The patient had genetic and clinical studies. Regulation of a recombinant RetGC1 isozyme of the cyclase (GUCY2D) by the mutant GCAP1 was assayed using recombinant proteins in vitro. Calcium binding properties of the purified recombinant GCAP1 were assessed using Trp fluorescence spectroscopy and ITC.
The patient carrying a heterozygous G→C transversion in codon 256 of the GUCA1A gene displayed abnormal foveal morphology, reduced cone function and subtle rod disease. The G86R GCAP1 coded by the disease-linked allele activated RetGC1 at low Ca2+ concentrations characteristic of light-adapted photoreceptors with even higher efficiency than the wild type, but failed to decelerate the cyclase at the Ca2+ concentrations typical for dark-adapted photoreceptors. Ca2+-dependent increase in Trp94 fluorescence, indicative of the GCAP1 transition to its RetGC1-inhibiting state, was suppressed and shifted to a higher Ca2+ range. Inhibition of the GCAP1:RetGC1 complex by RD3 protein at low Ca2+ concentrations also became less effective in case of the G86R GCAP1.

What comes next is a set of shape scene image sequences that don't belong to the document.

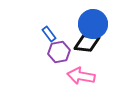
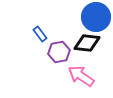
blue circle: moved 3 px right, 7 px up
blue rectangle: moved 9 px left
pink arrow: rotated 24 degrees clockwise
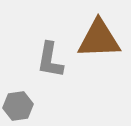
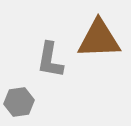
gray hexagon: moved 1 px right, 4 px up
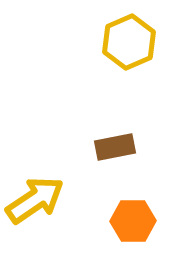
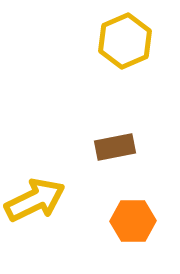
yellow hexagon: moved 4 px left, 1 px up
yellow arrow: rotated 8 degrees clockwise
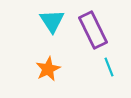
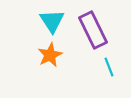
orange star: moved 2 px right, 14 px up
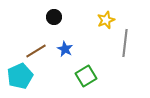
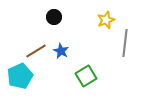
blue star: moved 4 px left, 2 px down
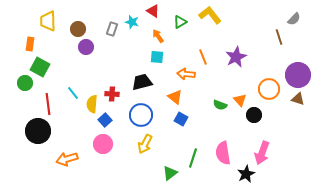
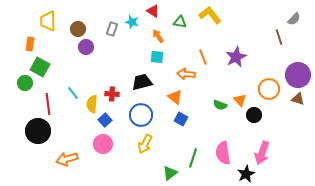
green triangle at (180, 22): rotated 40 degrees clockwise
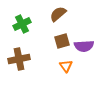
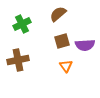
purple semicircle: moved 1 px right, 1 px up
brown cross: moved 1 px left, 1 px down
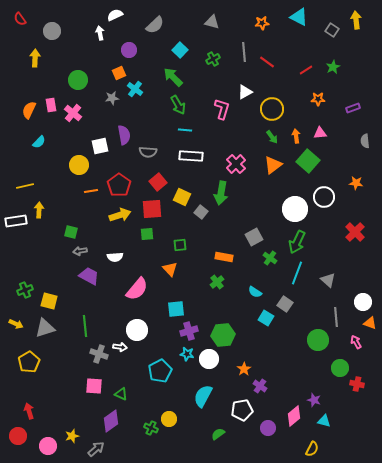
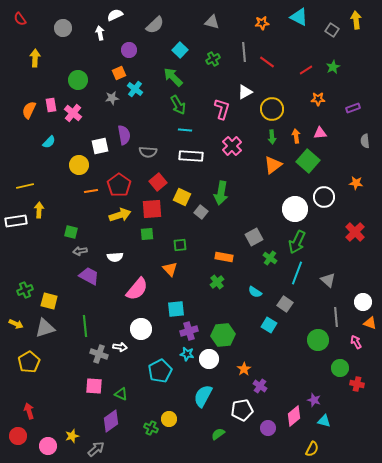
gray circle at (52, 31): moved 11 px right, 3 px up
green arrow at (272, 137): rotated 32 degrees clockwise
cyan semicircle at (39, 142): moved 10 px right
pink cross at (236, 164): moved 4 px left, 18 px up
cyan square at (266, 318): moved 3 px right, 7 px down
white circle at (137, 330): moved 4 px right, 1 px up
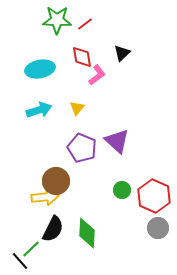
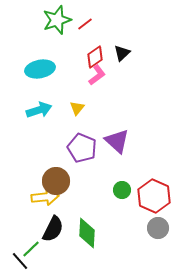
green star: rotated 20 degrees counterclockwise
red diamond: moved 13 px right; rotated 65 degrees clockwise
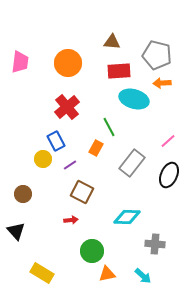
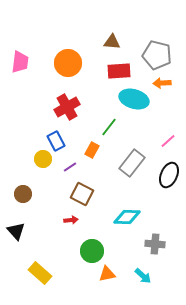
red cross: rotated 10 degrees clockwise
green line: rotated 66 degrees clockwise
orange rectangle: moved 4 px left, 2 px down
purple line: moved 2 px down
brown square: moved 2 px down
yellow rectangle: moved 2 px left; rotated 10 degrees clockwise
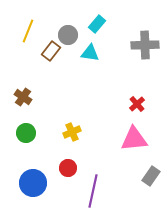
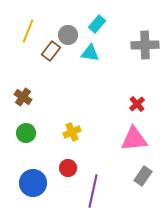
gray rectangle: moved 8 px left
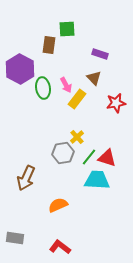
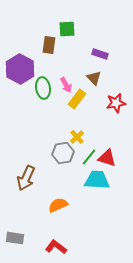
red L-shape: moved 4 px left
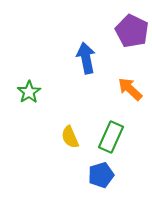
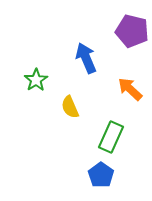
purple pentagon: rotated 12 degrees counterclockwise
blue arrow: rotated 12 degrees counterclockwise
green star: moved 7 px right, 12 px up
yellow semicircle: moved 30 px up
blue pentagon: rotated 20 degrees counterclockwise
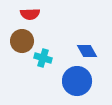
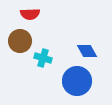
brown circle: moved 2 px left
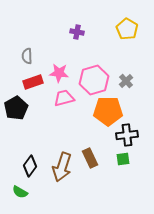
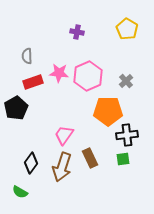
pink hexagon: moved 6 px left, 4 px up; rotated 8 degrees counterclockwise
pink trapezoid: moved 37 px down; rotated 40 degrees counterclockwise
black diamond: moved 1 px right, 3 px up
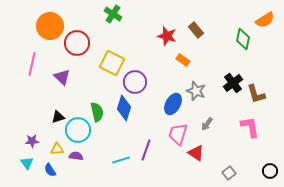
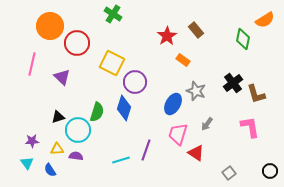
red star: rotated 24 degrees clockwise
green semicircle: rotated 30 degrees clockwise
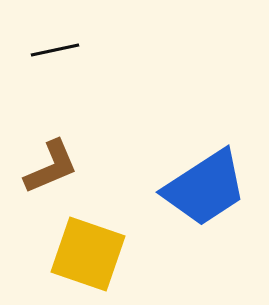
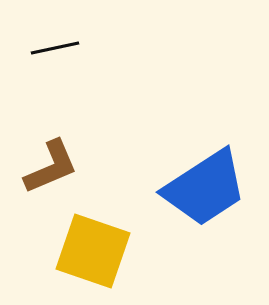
black line: moved 2 px up
yellow square: moved 5 px right, 3 px up
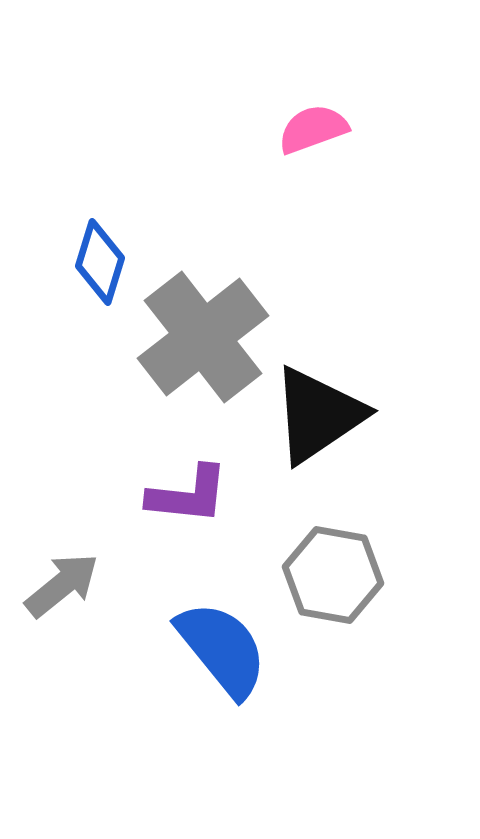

The G86R substitution in a “hinge” region connecting two of the EF-hand domains in GCAP1 strongly interferes with its Ca2+-dependent activator-to-inhibitor conformational transition. The changes it causes in the cyclase regulation by GCAP1 indicate that this mutation must lead to abnormally elevated cGMP production and Ca2+ influx in the diseased photoreceptors in the dark.
This is an abstract that was submitted for the 2018 ARVO Annual Meeting, held in Honolulu, Hawaii, April 29 - May 3, 2018.